[[ Data for analysis, beginning ]]

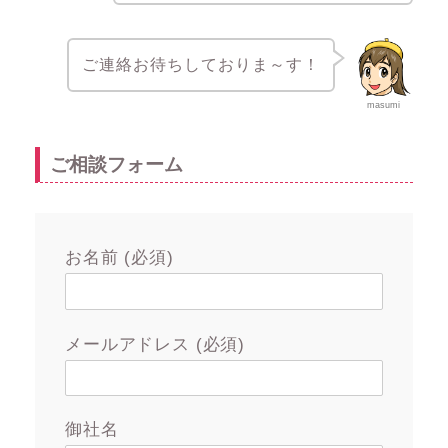
ご連絡お待ちしておりま～す！
masumi
ご相談フォーム
お名前 (必須)
メールアドレス (必須)
御社名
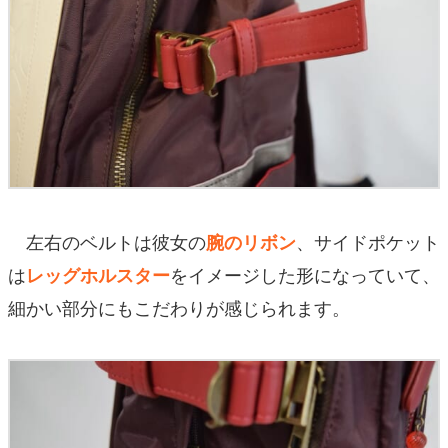
左右のベルトは彼女の
、サイドポケット
腕のリボン
は
をイメージした形になっていて、
レッグホルスター
細かい部分にもこだわりが感じられます。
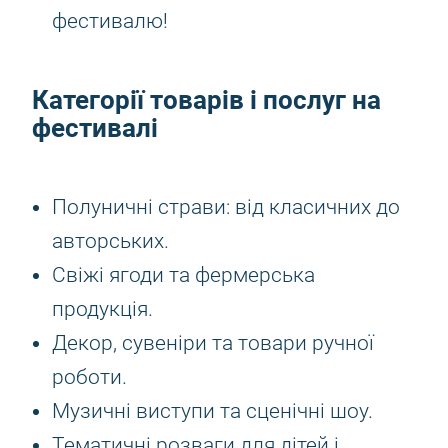
фестивалю!
Категорії товарів і послуг на
фестивалі
Полуничні страви: від класичних до
авторських.
Свіжі ягоди та фермерська
продукція.
Декор, сувеніри та товари ручної
роботи.
Музичні виступи та сценічні шоу.
Тематичні розваги для дітей і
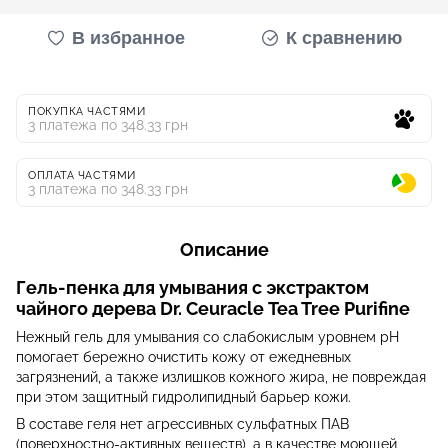
В избранное
К сравнению
ПОКУПКА ЧАСТЯМИ
3 платежа по 348.33 грн
ОПЛАТА ЧАСТЯМИ
3 платежа по 348.33 грн
Описание
Гель-пенка для умывания с экстрактом
чайного дерева Dr. Ceuracle
Tea Tree Purifine
Нежный гель для умывания со слабокислым уровнем pH
помогает бережно очистить кожу от ежедневных
загрязнений, а также излишков кожного жира, не повреждая
при этом защитный гидролипидный барьер кожи.
В составе геля нет агрессивных сульфатных ПАВ
(поверхностно-активных веществ), а в качестве моющей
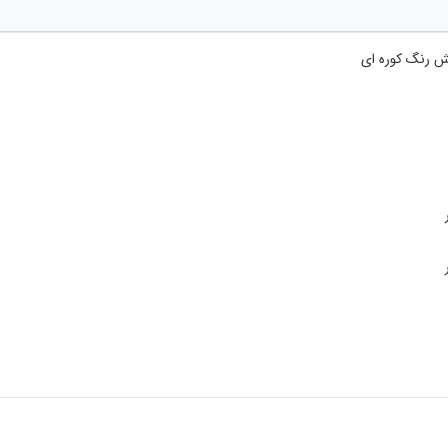
ش رنگ کوره ای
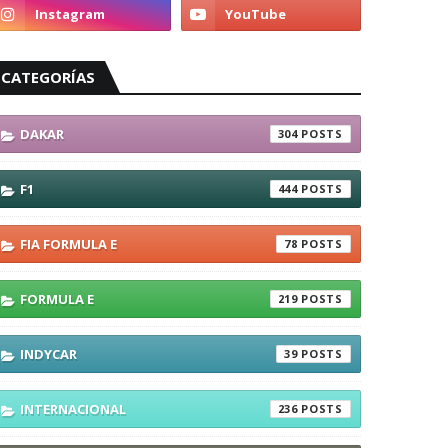
CATEGORÍAS
DAKAR
304
F1
444
FIA FORMULA E
78
FORMULA E
219
INDYCAR
39
INTERNACIONAL
236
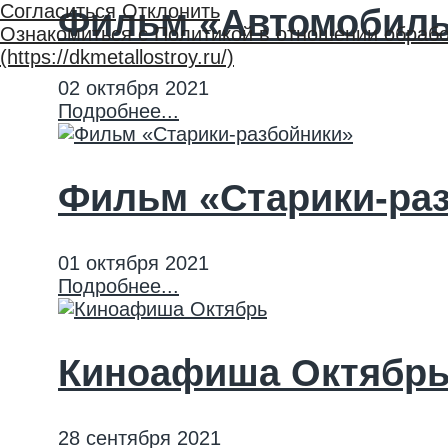
Согласиться
Отклонить
Фильм «Автомобиль,
Ознакомиться с Политикой в отношении обрабо
(https://dkmetallostroy.ru/)
02 октября 2021
Подробнее...
Фильм «Старики-ра
01 октября 2021
Подробнее...
Киноафиша Октябр
28 сентября 2021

[[ Data for analysis, end ]]

» What the task asks
Please extract every one of the lines above character for character, leaving the pictures out of your answer.

» Exercise result
ご連絡お待ちしておりま～す！
masumi
ご相談フォーム
お名前 (必須)
メールアドレス (必須)
御社名
左右のベルトは彼女の
、サイドポケット
腕のリボン
は
をイメージした形になっていて、
レッグホルスター
細かい部分にもこだわりが感じられます。
фестивалю!
Категорії товарів і послуг на
фестивалі
Полуничні страви: від класичних до
авторських.
Свіжі ягоди та фермерська
продукція.
Декор, сувеніри та товари ручної
роботи.
Музичні виступи та сценічні шоу.
Тематичні розваги для дітей і
В избранное
К сравнению
ПОКУПКА ЧАСТЯМИ
3 платежа по 348.33 грн
ОПЛАТА ЧАСТЯМИ
3 платежа по 348.33 грн
Описание
Гель-пенка для умывания с экстрактом
чайного дерева Dr. Ceuracle
Tea Tree Purifine
Нежный гель для умывания со слабокислым уровнем pH
помогает бережно очистить кожу от ежедневных
загрязнений, а также излишков кожного жира, не повреждая
при этом защитный гидролипидный барьер кожи.
В составе геля нет агрессивных сульфатных ПАВ
(поверхностно-активных веществ), а в качестве моющей
ش رنگ کوره ای
CATEGORÍAS
DAKAR
304
F1
444
FIA FORMULA E
78
FORMULA E
219
INDYCAR
39
INTERNACIONAL
236
Согласиться
Отклонить
Фильм «Автомобиль,
Ознакомиться с Политикой в отношении обрабо
(https://dkmetallostroy.ru/)
02 октября 2021
Подробнее...
Фильм «Старики-ра
01 октября 2021
Подробнее...
Киноафиша Октябр
28 сентября 2021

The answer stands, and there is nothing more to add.